1 This view is taken from the site of the fort, looking northward. The fort was in the town of Northumberland. It was built of logs and earth, and was never a post of great importance.


merged, the river having been made deeper by the dam; but when the water is limpid they can be plainly seen. It was twilight before we reached the village on the eastern shore. We supped and repaired to the packet office, where we waited until nine o'clock in the evening before the shrill notes of a tin horn brayed out the annunciation of a packet near. Its deck was covered with passengers, for the interesting ceremony of converting the dining room into a dormitory, or swinging the hammocks or berths and selecting their occupants, had commenced, and all were driven out, much to their own comfort, but, strange to say, to the dissatisfaction of many who lazily preferred a sweltering lounge in the cabin to the delights of fresh air and the bright starlight. Having no interest in the scramble for beds, we enjoyed the evening breeze and the excitement of the tiny tumult. My companion, fearing the exhalations upon the night air, did indeed finally seek shelter in one end of the cabin, but was driven, with two other young ladies, into the captain's state-room, to allow the "hands" to have full play in making the beds. Imprisoned against their will, the ladies made prompt restitution to themselves by drawing the cork of a bottle of sarsaparilla and sipping its contents, greatly to the consternation of a meek old dame, the mother of one of the girls, who was sure it was bed-bug pizen, or some. thing a pesky sight worse." We landed at Fort Edward at midnight, and took lodgings at a small but tidily-kept tavern close by the canal.

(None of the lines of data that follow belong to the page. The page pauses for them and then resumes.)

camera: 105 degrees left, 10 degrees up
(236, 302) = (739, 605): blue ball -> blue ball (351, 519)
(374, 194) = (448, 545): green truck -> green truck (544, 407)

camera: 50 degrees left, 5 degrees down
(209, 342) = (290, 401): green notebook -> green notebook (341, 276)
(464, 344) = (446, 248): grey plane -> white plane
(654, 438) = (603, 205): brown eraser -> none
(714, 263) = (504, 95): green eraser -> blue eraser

Fort Edward was a military post of considerable importance during the French and Indian wars and the Revolution.(1) The locality, previous to the erection of the fortress, was called thc first carrying-place, being the first and nearest point on the Hudson where the troops, stores, &c., were landed while passing to or from the south end of Lake Champlain, a distance of about twenty-five miles. The fort was built in 1755, when six thousand troops were collected there, under General Lyman, waiting the arrival of General Johnson, the commander-in-chief of an expedition against Ticonderoga and Crown Point. It was at first called Fort Lyman, in honor of the general who superintended its erection. It was built of logs and earth, sixteen feet high and twenty-two feet thick; and stood at the junction of Fort Edward Creek and the Hudson River. From the creek, around the fort to the river, was a deep fosse or ditch, designated in the engraving by the dark dotted part outside of the black lines.

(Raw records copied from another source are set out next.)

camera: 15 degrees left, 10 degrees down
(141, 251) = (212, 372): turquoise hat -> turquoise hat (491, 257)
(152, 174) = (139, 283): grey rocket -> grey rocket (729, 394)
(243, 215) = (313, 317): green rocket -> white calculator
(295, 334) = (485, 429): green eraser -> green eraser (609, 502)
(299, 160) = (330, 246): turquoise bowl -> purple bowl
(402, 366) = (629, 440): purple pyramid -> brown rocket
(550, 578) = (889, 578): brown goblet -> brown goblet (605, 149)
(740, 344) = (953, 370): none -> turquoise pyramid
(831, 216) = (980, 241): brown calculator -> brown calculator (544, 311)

1 I refer particularly to the war between England and France, commonly called, in Europe, the Seven Years' War. It was declared on the 9th of June, 1756, and ended with the treaty at Paris, concluded and signed February 10th, 1763. It extended to the colonies of the two nations in America, and was carried on with much vigor here until the victory of Wolfe at Quebec, in 1759, and the entire subjugation of Canada by the English. The French managed to enlist a large proportion of the Indian tribes in their favor, who were allied with them against the Britons. It is for that reason that the section of the Seven Years' War in America was called by the colonists the "French and Indian War." I would here mention incidentally that that war cost Great Britain five hundred and sixty millions of dollars, and laid one of the largest foundation stones of that national debt under which she now groans. It was twenty millions in the reign of William and Mary, in 1697, and was then thought to be enormous; in 1840 it was about four thousand millions of dollars!

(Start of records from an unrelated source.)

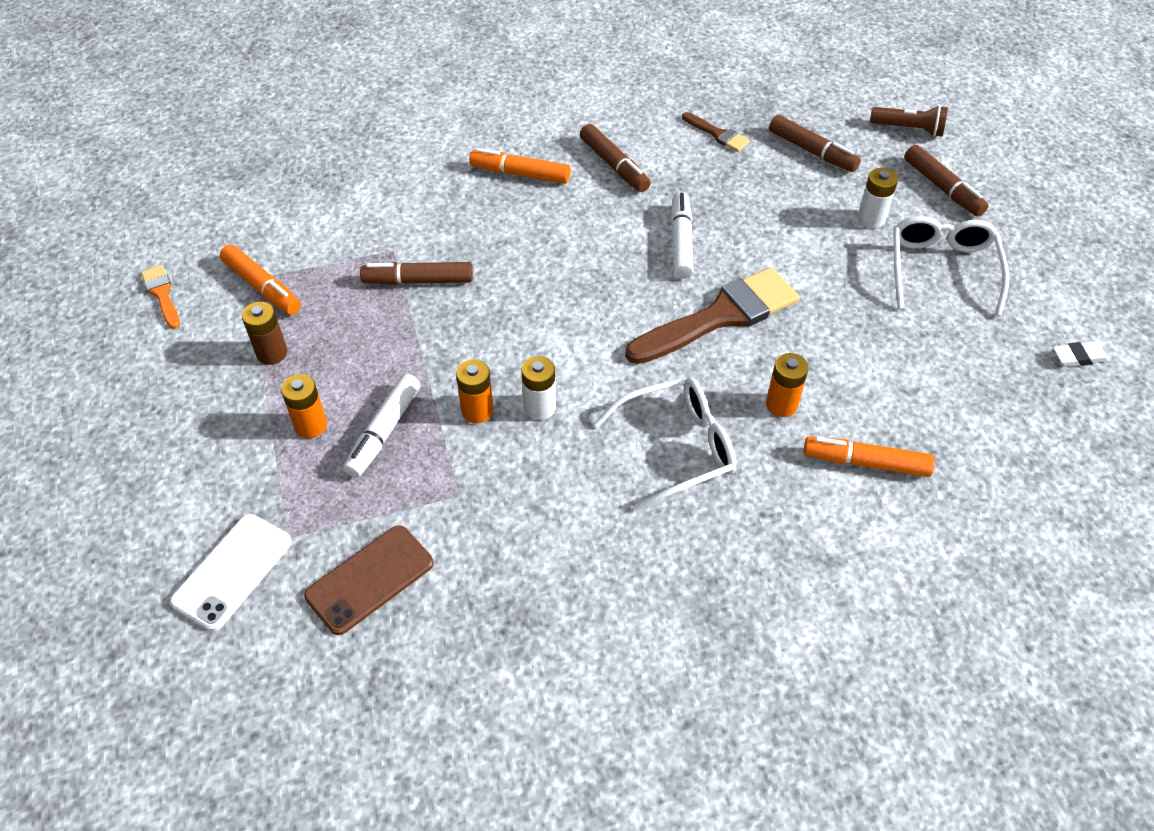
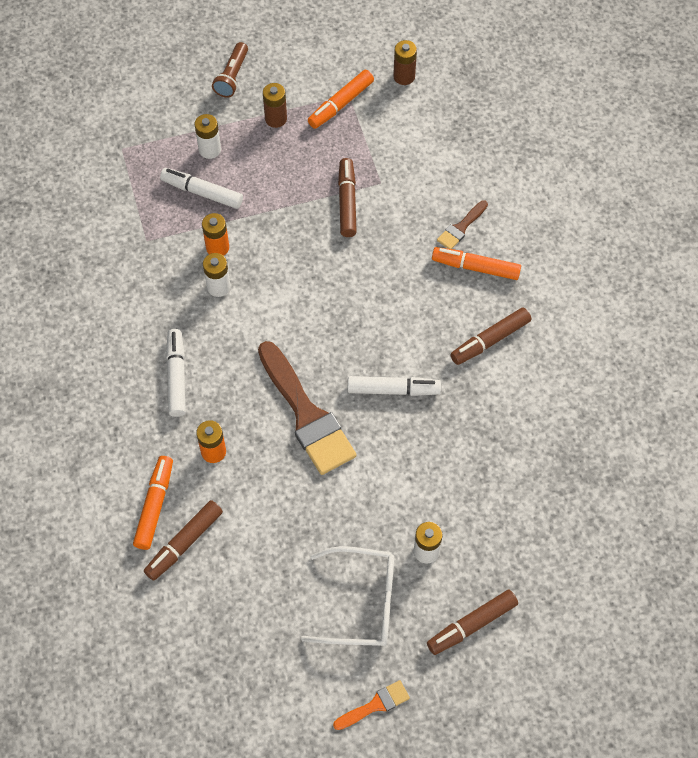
camera: 90 degrees right, 10 degrees up
(162, 294) = (334, 46): orange brush -> orange brush (375, 705)
(232, 227) = (404, 76): none -> brown battery
(232, 571) = (99, 123): white phone -> none
(311, 425) = (210, 149): orange battery -> white battery
(369, 579) = (86, 195): brown phone -> none
(520, 173) = (475, 267): orange marker -> orange marker turned 90 degrees counterclockwise
(677, 448) = (177, 376): white glasses -> white marker
(718, 134) = (539, 429): brown brush -> brown brush (461, 227)
(812, 151) = (519, 511): brown marker -> brown marker (184, 543)
(909, 129) = (560, 609): brown flashlight -> brown flashlight (232, 76)
(1078, 357) = (254, 699): white eraser -> none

2 EXPLANATION: a a a a a a, six cannons; A, the barracks; B, the store-house; C, the hospital; D, the magazine; E, a flanker; F, a bridge across Fort Edward Creek; and G, a balm of Gilead tree which then overshadowed the massive. water-gate. That tree is still standing, a majestic relic of the past, amid the surrounding changes in nature and art. It is directly upon the high bank of the Hudson, and its branches, heavily foliated when I was there, spread very high and wide. At the union below its three trunks it measures more than twenty feet in circumference.